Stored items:
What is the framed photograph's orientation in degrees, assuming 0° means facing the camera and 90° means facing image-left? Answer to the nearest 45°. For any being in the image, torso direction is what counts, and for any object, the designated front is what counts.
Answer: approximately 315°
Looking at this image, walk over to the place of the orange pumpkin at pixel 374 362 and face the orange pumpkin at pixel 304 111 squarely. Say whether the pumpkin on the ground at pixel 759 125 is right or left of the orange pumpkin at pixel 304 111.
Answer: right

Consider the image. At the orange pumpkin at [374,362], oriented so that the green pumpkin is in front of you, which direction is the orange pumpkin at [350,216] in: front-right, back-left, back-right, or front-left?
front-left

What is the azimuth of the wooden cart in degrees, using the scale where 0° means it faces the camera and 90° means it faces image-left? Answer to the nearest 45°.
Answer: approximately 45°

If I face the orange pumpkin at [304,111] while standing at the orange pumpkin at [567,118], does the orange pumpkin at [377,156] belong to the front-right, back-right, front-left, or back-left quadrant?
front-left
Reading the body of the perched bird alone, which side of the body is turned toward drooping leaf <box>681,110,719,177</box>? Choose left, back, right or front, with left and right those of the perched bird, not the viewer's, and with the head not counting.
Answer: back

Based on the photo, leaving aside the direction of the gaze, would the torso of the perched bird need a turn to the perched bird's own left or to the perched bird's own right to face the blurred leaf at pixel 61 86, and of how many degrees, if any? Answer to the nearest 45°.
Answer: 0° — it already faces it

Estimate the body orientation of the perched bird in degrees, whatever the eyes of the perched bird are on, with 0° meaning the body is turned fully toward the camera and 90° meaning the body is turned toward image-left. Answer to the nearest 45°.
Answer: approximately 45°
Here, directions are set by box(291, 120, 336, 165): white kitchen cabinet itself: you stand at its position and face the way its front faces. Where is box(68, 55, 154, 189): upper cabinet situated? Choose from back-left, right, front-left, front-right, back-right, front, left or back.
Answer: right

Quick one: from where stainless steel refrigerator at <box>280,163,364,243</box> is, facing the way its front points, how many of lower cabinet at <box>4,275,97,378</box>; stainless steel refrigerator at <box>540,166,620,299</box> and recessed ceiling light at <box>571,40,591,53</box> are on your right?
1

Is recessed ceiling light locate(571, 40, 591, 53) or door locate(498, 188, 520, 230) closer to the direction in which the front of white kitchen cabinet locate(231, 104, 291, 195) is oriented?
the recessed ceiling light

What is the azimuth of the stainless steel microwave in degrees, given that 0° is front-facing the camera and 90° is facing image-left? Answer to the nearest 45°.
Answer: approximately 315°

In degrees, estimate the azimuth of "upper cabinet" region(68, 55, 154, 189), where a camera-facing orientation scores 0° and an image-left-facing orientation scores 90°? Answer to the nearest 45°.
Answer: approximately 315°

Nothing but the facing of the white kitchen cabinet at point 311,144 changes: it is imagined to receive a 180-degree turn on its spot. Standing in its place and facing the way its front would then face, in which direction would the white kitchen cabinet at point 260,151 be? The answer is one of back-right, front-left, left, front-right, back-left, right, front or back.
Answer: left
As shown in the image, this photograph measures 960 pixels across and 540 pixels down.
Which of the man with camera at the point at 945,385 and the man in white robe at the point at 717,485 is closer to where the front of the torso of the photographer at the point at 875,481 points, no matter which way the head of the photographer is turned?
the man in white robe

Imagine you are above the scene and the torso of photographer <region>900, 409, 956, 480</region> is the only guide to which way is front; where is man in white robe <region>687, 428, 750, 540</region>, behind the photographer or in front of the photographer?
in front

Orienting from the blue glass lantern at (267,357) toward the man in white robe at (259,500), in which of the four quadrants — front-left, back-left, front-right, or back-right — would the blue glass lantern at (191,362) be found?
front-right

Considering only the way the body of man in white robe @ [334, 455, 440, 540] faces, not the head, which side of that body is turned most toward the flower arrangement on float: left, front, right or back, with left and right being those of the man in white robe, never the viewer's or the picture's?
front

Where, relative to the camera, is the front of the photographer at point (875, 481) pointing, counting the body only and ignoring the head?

What the task requires:
Your task is to retype, exactly and only, the lines from the one with "Orienting from the" through the final line above.

Task answer:
Orienting from the blue glass lantern at (267,357) toward the man in white robe at (259,500), in which of the four quadrants — front-left, back-left, front-right, or back-right — would the blue glass lantern at (191,362) be found?
front-right

Considering only the way the body of man in white robe @ [334, 455, 440, 540] faces, not the head, which side of that body is turned most toward the flower arrangement on float: left, front, right or back, with left and right being those of the man in white robe, never the viewer's or the picture's?
front

Where, relative to the camera, is the front of the photographer at point (875, 481) pointing, counting the body only and ignoring the head?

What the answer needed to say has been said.